- Your instructions: Transcribe only the lines of the listing below from the one holding "nose: (120, 223)" through the one holding "left shoulder: (113, 241)", inclusive, without any change.

- Input for this task:
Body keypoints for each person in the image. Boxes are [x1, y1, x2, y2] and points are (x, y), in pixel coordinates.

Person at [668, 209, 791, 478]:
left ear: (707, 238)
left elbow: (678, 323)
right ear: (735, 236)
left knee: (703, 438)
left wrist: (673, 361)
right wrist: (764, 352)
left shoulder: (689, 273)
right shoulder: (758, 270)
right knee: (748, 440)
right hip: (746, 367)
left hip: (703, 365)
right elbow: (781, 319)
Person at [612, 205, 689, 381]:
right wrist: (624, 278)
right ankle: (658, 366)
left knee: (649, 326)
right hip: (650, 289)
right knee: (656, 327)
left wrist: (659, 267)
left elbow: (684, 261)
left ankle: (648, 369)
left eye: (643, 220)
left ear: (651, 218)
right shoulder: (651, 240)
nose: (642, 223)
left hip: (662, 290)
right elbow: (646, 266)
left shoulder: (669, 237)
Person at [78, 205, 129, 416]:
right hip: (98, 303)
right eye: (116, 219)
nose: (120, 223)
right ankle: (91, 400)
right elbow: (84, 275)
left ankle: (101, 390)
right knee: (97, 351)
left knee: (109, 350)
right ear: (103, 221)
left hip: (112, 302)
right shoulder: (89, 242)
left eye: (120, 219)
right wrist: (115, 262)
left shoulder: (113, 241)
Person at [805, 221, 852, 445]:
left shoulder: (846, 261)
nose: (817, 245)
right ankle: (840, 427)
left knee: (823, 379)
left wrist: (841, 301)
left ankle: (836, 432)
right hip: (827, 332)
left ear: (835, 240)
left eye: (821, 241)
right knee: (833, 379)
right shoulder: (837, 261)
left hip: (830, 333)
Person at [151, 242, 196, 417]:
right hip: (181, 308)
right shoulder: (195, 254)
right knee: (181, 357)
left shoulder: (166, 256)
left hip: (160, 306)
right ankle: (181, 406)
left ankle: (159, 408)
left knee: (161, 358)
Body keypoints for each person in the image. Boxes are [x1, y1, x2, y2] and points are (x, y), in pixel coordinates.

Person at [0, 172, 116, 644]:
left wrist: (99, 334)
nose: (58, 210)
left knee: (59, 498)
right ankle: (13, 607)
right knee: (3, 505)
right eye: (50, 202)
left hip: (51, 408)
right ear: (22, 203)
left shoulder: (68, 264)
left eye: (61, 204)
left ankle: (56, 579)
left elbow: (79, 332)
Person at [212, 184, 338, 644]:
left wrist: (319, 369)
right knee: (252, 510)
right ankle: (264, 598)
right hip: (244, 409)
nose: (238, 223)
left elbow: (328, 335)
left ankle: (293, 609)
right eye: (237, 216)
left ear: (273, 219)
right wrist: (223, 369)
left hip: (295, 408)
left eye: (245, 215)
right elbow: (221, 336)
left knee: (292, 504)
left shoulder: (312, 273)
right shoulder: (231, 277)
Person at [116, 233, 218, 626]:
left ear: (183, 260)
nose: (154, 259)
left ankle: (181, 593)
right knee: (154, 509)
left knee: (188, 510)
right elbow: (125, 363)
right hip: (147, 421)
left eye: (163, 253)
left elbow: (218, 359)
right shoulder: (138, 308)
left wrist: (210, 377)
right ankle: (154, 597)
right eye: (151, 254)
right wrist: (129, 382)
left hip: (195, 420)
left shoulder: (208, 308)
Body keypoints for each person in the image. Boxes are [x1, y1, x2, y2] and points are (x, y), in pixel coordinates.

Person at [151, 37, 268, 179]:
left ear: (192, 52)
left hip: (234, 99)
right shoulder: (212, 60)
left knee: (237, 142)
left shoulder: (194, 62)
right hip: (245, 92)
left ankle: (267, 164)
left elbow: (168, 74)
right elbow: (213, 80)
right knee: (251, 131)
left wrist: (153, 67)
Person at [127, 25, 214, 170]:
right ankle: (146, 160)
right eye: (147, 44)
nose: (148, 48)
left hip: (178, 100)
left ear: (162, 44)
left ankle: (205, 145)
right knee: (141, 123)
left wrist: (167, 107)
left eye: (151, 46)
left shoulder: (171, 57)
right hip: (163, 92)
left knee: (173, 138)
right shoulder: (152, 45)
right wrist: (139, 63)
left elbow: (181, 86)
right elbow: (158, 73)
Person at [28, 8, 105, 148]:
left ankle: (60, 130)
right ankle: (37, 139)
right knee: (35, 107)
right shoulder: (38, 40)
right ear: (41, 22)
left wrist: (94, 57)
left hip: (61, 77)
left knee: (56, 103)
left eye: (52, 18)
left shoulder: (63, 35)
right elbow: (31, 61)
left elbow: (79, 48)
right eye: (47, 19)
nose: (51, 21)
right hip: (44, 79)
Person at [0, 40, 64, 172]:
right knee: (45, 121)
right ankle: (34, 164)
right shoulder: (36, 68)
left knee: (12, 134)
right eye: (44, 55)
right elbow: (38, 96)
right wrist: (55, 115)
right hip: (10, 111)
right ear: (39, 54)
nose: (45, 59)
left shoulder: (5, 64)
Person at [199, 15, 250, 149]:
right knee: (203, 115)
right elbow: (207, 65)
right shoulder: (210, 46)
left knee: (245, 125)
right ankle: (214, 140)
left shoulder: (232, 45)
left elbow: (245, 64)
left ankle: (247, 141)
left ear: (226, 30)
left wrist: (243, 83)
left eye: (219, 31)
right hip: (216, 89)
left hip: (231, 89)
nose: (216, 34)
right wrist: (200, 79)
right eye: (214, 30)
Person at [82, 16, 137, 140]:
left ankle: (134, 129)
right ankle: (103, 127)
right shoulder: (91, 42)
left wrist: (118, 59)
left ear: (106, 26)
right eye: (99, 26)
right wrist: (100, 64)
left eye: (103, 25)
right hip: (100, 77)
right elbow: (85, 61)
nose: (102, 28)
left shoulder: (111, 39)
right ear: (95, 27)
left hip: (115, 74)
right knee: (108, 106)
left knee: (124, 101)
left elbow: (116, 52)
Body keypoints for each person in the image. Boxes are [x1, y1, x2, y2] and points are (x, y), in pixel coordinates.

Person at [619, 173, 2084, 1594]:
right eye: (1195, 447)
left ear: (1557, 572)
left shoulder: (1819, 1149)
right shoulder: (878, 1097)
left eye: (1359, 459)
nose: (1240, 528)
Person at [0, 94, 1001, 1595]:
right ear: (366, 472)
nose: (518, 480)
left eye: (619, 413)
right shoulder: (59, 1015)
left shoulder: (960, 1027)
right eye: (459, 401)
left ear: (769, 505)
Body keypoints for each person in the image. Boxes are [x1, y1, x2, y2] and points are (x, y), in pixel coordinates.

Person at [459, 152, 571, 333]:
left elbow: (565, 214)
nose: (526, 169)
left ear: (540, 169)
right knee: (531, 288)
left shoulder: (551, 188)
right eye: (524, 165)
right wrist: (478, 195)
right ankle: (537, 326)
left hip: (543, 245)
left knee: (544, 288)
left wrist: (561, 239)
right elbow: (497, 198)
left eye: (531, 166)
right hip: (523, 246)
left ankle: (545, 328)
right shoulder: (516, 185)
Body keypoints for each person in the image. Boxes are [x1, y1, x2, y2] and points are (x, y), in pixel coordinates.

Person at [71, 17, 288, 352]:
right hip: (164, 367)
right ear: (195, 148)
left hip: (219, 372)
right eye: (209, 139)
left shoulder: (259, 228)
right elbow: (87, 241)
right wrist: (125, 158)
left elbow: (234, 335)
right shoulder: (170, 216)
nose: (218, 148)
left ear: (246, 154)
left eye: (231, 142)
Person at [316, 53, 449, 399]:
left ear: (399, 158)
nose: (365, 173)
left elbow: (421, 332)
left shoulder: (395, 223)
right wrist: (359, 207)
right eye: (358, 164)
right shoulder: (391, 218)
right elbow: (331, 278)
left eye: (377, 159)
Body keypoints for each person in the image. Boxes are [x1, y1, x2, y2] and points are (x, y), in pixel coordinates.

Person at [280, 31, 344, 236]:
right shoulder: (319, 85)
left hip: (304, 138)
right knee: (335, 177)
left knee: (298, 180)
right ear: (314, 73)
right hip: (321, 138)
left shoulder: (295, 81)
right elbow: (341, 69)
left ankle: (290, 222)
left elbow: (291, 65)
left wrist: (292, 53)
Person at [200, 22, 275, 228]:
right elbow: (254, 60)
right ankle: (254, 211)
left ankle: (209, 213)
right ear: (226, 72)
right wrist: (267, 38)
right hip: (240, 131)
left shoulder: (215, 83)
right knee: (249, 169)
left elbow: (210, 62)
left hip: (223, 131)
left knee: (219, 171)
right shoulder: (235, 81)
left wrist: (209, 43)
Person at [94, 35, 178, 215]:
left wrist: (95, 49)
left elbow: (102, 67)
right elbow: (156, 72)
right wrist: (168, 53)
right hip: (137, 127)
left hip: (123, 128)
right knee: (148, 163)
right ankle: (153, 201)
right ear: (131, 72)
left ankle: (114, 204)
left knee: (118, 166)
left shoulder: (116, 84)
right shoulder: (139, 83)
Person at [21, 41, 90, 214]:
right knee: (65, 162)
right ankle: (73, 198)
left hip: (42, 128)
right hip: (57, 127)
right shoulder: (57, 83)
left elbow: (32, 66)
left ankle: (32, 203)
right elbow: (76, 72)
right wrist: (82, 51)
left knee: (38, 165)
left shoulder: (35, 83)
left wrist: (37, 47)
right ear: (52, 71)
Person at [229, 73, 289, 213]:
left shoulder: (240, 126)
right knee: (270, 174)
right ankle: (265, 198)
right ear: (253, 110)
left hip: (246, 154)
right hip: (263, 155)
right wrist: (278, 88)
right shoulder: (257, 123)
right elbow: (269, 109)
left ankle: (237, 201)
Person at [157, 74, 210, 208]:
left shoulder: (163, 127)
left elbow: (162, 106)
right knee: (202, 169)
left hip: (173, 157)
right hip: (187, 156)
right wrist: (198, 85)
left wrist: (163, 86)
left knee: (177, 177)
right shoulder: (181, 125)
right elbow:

- Output for this task:
nose: (120, 223)
right ankle: (91, 400)
right elbow: (84, 275)
left ankle: (101, 390)
right knee: (97, 351)
left knee: (109, 350)
right ear: (103, 221)
left hip: (112, 302)
right shoulder: (89, 242)
left eye: (120, 219)
right wrist: (115, 262)
left shoulder: (113, 241)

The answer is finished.